Implement technology competency testing. Not all young people are technologically competent. If you are a technology-heavy company, there is no reason to take anyone's word for it. Develop a test or leverage a service that will allow you to understand an applicant's ability to use technology to complete the tasks in their job.
Provide reference criteria. When asking for references, clarify what questions will be asked so that the applicant will provide a relevant reference, not just someone who will agree that they are a great person. Employers need to understand recent victories or recent defeats that an applicant overcame. Ensure the questions cover the areas that align with the company's expectations and that they aren't just going through the motions.
Clearly define expectations. Cover every detail from work stress and hours to micro and macro goals. Make it abundantly clear what someone is agreeing to. What does a good performance look like? What does lousy performance look like? This step begs applicants to have self-awareness, hoping they will gracefully decline if they can't meet the presented expectations. However, if they aren't honest about their ability to meet the expectations, the decision to move on later should be less painful.
Professionals of every age should take note.
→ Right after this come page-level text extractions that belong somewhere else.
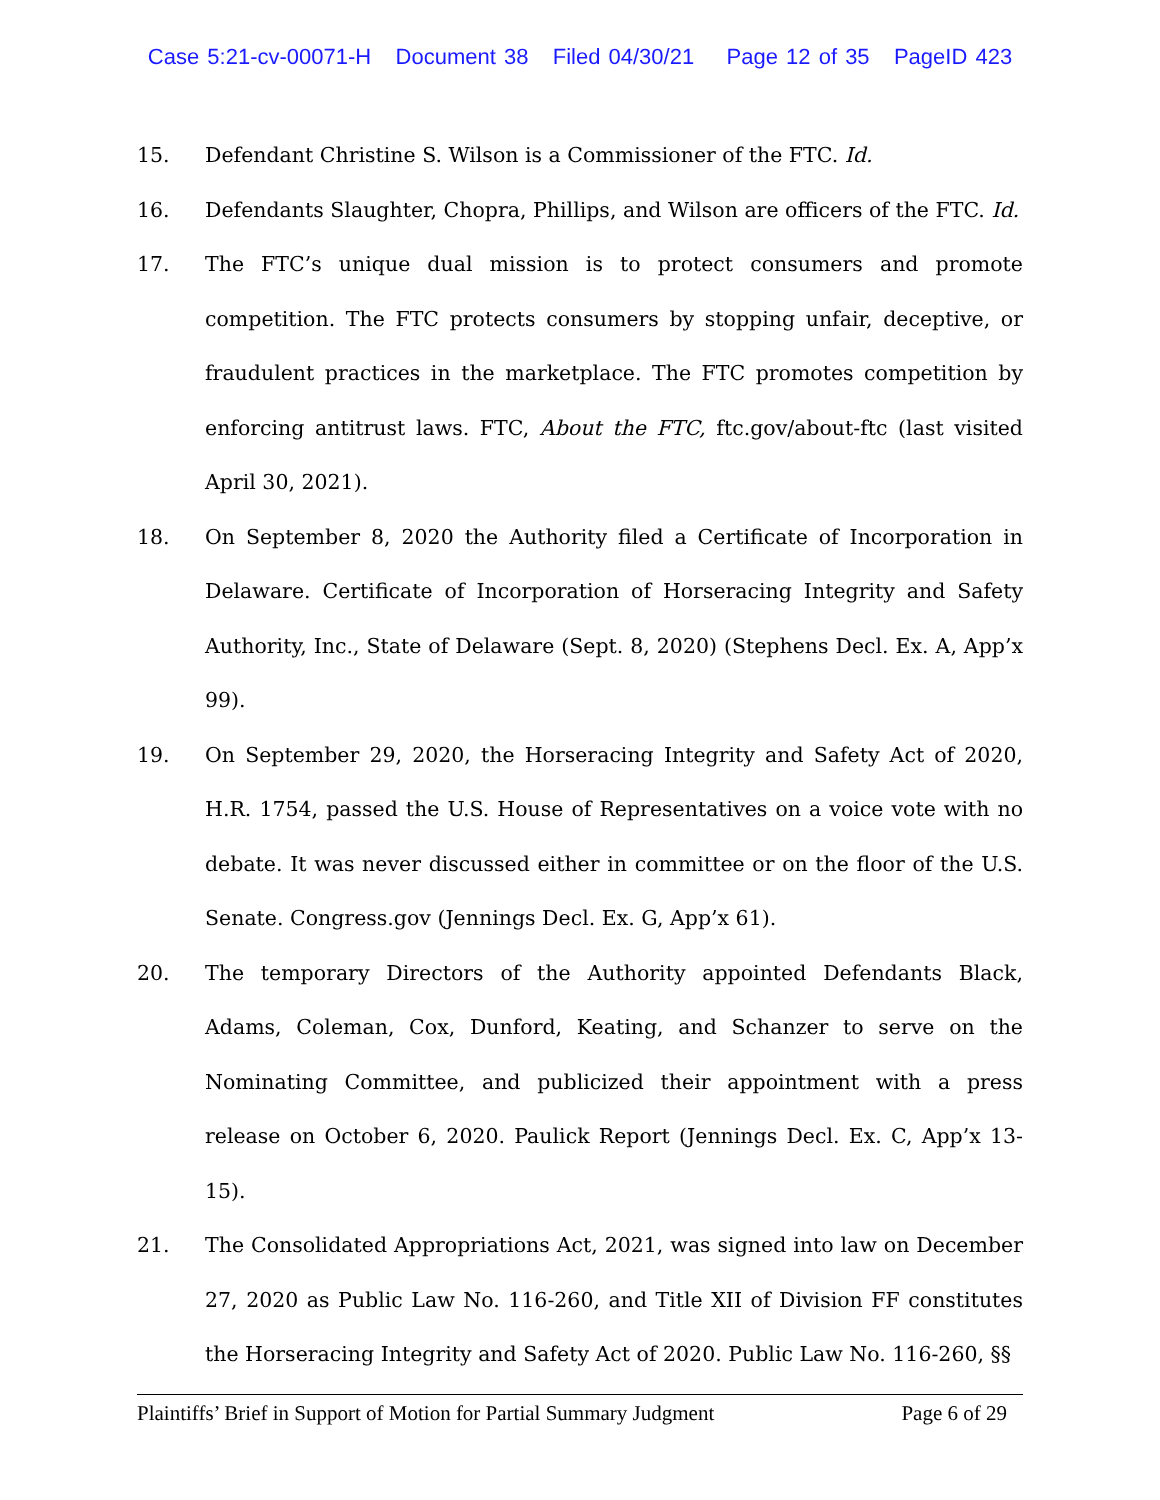Case 5:21-cv-00071-H Document 38 Filed 04/30/21 Page 12 of 35 PageID 423
15. Defendant Christine S. Wilson is a Commissioner of the FTC. Id.
16. Defendants Slaughter, Chopra, Phillips, and Wilson are officers of the FTC. Id.
17. The FTC’s unique dual mission is to protect consumers and promote competition. The FTC protects consumers by stopping unfair, deceptive, or fraudulent practices in the marketplace. The FTC promotes competition by enforcing antitrust laws. FTC, About the FTC, ftc.gov/about-ftc (last visited April 30, 2021).
18. On September 8, 2020 the Authority filed a Certificate of Incorporation in Delaware. Certificate of Incorporation of Horseracing Integrity and Safety Authority, Inc., State of Delaware (Sept. 8, 2020) (Stephens Decl. Ex. A, App’x 99).
19. On September 29, 2020, the Horseracing Integrity and Safety Act of 2020, H.R. 1754, passed the U.S. House of Representatives on a voice vote with no debate. It was never discussed either in committee or on the floor of the U.S. Senate. Congress.gov (Jennings Decl. Ex. G, App’x 61).
20. The temporary Directors of the Authority appointed Defendants Black, Adams, Coleman, Cox, Dunford, Keating, and Schanzer to serve on the Nominating Committee, and publicized their appointment with a press release on October 6, 2020. Paulick Report (Jennings Decl. Ex. C, App’x 13-15).
21. The Consolidated Appropriations Act, 2021, was signed into law on December 27, 2020 as Public Law No. 116-260, and Title XII of Division FF constitutes the Horseracing Integrity and Safety Act of 2020. Public Law No. 116-260, §§
Plaintiffs’ Brief in Support of Motion for Partial Summary Judgment Page 6 of 29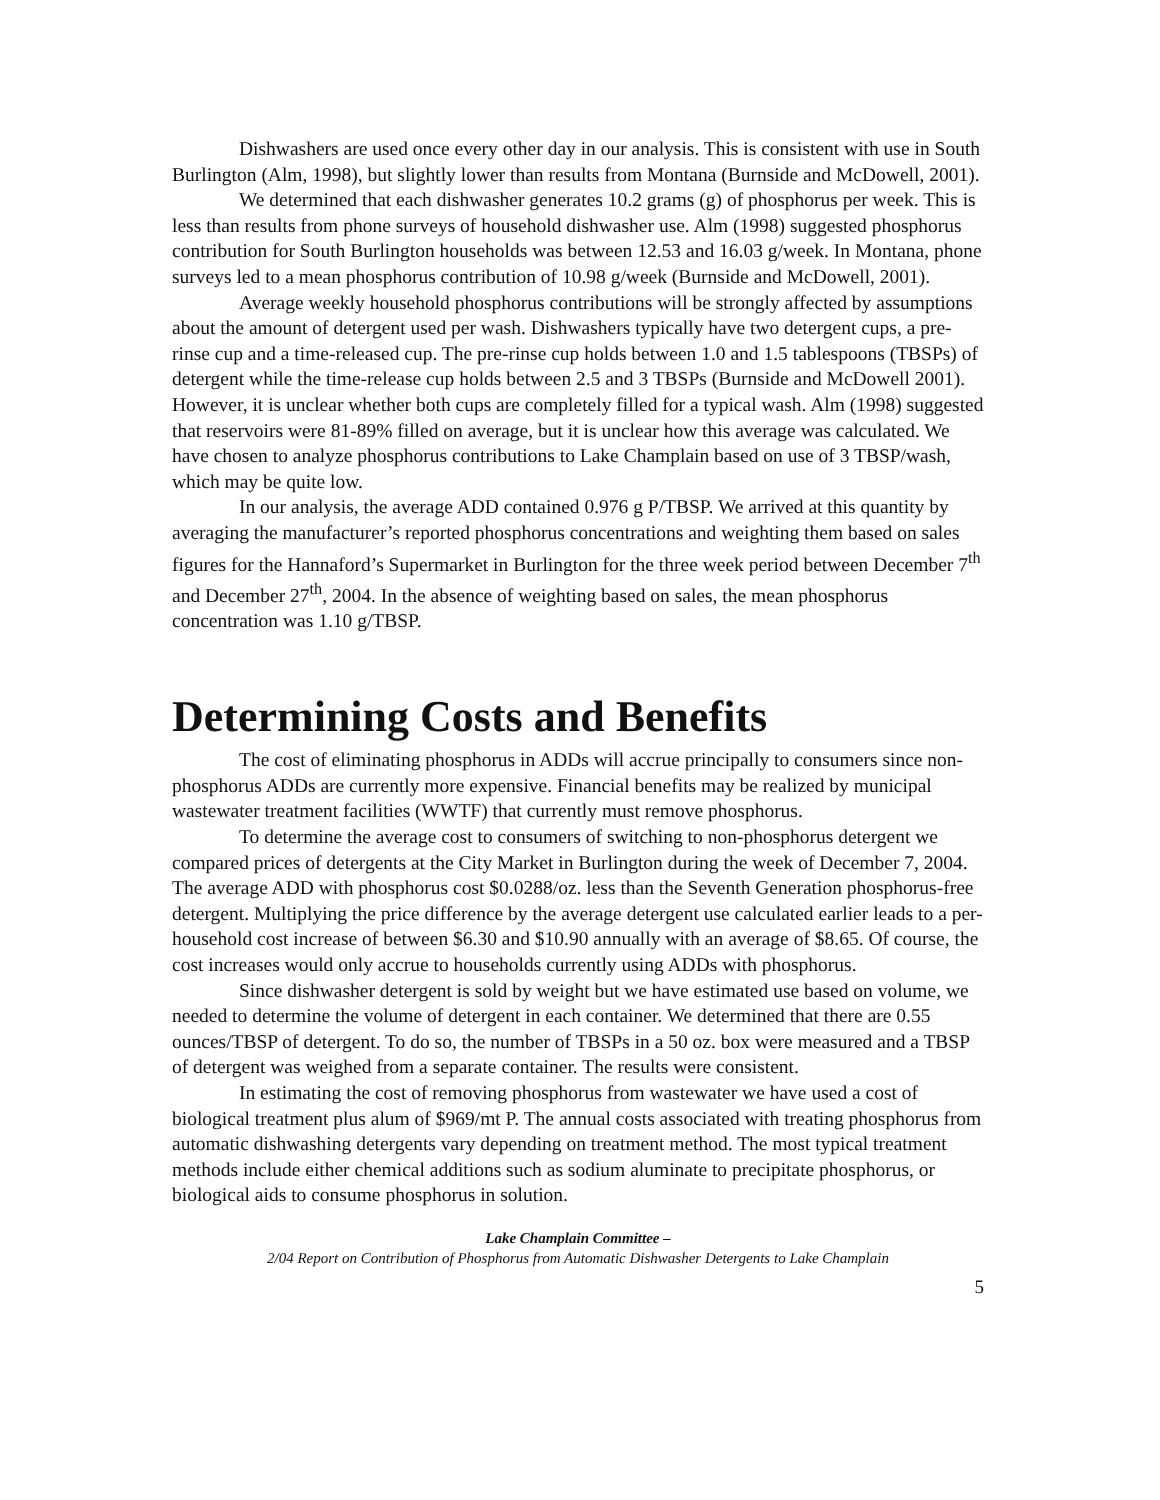Dishwashers are used once every other day in our analysis. This is consistent with use in South Burlington (Alm, 1998), but slightly lower than results from Montana (Burnside and McDowell, 2001).
We determined that each dishwasher generates 10.2 grams (g) of phosphorus per week. This is less than results from phone surveys of household dishwasher use. Alm (1998) suggested phosphorus contribution for South Burlington households was between 12.53 and 16.03 g/week. In Montana, phone surveys led to a mean phosphorus contribution of 10.98 g/week (Burnside and McDowell, 2001).
Average weekly household phosphorus contributions will be strongly affected by assumptions about the amount of detergent used per wash. Dishwashers typically have two detergent cups, a pre-rinse cup and a time-released cup. The pre-rinse cup holds between 1.0 and 1.5 tablespoons (TBSPs) of detergent while the time-release cup holds between 2.5 and 3 TBSPs (Burnside and McDowell 2001). However, it is unclear whether both cups are completely filled for a typical wash. Alm (1998) suggested that reservoirs were 81-89% filled on average, but it is unclear how this average was calculated. We have chosen to analyze phosphorus contributions to Lake Champlain based on use of 3 TBSP/wash, which may be quite low.
In our analysis, the average ADD contained 0.976 g P/TBSP. We arrived at this quantity by averaging the manufacturer’s reported phosphorus concentrations and weighting them based on sales figures for the Hannaford’s Supermarket in Burlington for the three week period between December 7<sup>th</sup> and December 27<sup>th</sup>, 2004. In the absence of weighting based on sales, the mean phosphorus concentration was 1.10 g/TBSP.
Determining Costs and Benefits
The cost of eliminating phosphorus in ADDs will accrue principally to consumers since non-phosphorus ADDs are currently more expensive. Financial benefits may be realized by municipal wastewater treatment facilities (WWTF) that currently must remove phosphorus.
To determine the average cost to consumers of switching to non-phosphorus detergent we compared prices of detergents at the City Market in Burlington during the week of December 7, 2004. The average ADD with phosphorus cost $0.0288/oz. less than the Seventh Generation phosphorus-free detergent. Multiplying the price difference by the average detergent use calculated earlier leads to a per-household cost increase of between $6.30 and $10.90 annually with an average of $8.65. Of course, the cost increases would only accrue to households currently using ADDs with phosphorus.
Since dishwasher detergent is sold by weight but we have estimated use based on volume, we needed to determine the volume of detergent in each container. We determined that there are 0.55 ounces/TBSP of detergent. To do so, the number of TBSPs in a 50 oz. box were measured and a TBSP of detergent was weighed from a separate container. The results were consistent.
In estimating the cost of removing phosphorus from wastewater we have used a cost of biological treatment plus alum of $969/mt P. The annual costs associated with treating phosphorus from automatic dishwashing detergents vary depending on treatment method. The most typical treatment methods include either chemical additions such as sodium aluminate to precipitate phosphorus, or biological aids to consume phosphorus in solution.
Lake Champlain Committee –
2/04 Report on Contribution of Phosphorus from Automatic Dishwasher Detergents to Lake Champlain
5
Twenty-somethings may look upon the 40-somethings as relics of a different generation, asking questions about life before the internet. Our joints may hurt, our metabolism may be a distant memory, and bedtime may get earlier every year. There isn't a Tik-Tok filter cure for what is happening. It is crucial to practice empathy and compassion.
As the mortgage industry continues to navigate the market, we must increase the due diligence of all candidates. High-level talent is crucial to survival. There is great wisdom in the mortgage industry. None of us can afford to hire the wrong professionals. Whether entry-level or C-level, the dream candidate can become your worst nightmare.